The 20-year-old was given the same treatment by Stoke City fans in his last game of the season for Liverpool – and his own club’s fans have also shown their discontent in patches over his unwillingness to sign a new contract although it is yet to become outright hostility. The booing in Ireland, during the dismal 0-0 friendly draw, appeared to be motivated by a similar distaste at the way his future has played out at Liverpool.

Sterling was substituted after 66 minutes for Andros Townsend and declined the opportunity so speak after the game. Hodgson said that the player’s performance was being affected by the criticism over his contract stand-off which shows no signs of relenting.

“I think he's going through a bad time publicly,” Hodgson said. “You can't expect people just to shrug off the criticism he has been receiving, not least from the local media in Liverpool. That becomes national pretty quickly. He does ever so well and tries well to shrug it off, let his football do the talking.

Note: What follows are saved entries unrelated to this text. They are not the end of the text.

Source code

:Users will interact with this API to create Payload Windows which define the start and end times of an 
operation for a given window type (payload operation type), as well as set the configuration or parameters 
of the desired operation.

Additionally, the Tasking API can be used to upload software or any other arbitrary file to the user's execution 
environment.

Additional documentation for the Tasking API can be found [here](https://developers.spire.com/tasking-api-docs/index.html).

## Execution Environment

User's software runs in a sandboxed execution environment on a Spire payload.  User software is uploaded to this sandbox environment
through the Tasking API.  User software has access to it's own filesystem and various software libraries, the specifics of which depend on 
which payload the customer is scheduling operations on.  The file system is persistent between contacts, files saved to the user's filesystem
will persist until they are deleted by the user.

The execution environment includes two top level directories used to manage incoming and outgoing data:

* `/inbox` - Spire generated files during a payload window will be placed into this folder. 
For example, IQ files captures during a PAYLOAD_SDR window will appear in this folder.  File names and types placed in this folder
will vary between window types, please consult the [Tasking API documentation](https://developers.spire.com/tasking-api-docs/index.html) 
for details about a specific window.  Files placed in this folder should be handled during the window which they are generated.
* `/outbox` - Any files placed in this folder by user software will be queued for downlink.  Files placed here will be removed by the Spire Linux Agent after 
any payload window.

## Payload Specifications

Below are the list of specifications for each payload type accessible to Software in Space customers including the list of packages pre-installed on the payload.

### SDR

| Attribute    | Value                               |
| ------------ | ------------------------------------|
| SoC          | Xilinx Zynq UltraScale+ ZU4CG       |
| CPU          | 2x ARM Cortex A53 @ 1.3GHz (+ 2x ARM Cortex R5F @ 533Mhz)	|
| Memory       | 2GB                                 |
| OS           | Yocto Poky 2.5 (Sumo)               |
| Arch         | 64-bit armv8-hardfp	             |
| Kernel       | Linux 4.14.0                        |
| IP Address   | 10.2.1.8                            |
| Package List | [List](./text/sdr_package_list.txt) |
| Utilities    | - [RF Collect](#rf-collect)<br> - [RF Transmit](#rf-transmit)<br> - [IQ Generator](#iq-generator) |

“He needed this game to realise that, if he is going to get it out of his system, he's going to have to work harder still and get a thicker skin than he has at the moment. We only took him off today was to give others the game, to air the squad.”

England manager Roy Hodgson watches a dull game unfold

Hodgson said that he had “no reservations” about selecting Sterling for the Euro 2016 qualifier against Slovenia on Sunday. “I trust Sterling. But players are not robots. He's done some fantastic things for us, but [against Ireland] he didn't hit those heights. It'll take a lot before I and the English national team sway from Raheem Sterling.”

Hodgson accepted that England had been well below par. “We've had a good run, a year almost unbeaten, but we came here believing if we played our best football we could win the game. But we never got close to that. We didn't lose, but we have to accept – myself and the players – there were a lot of things we could have done better.”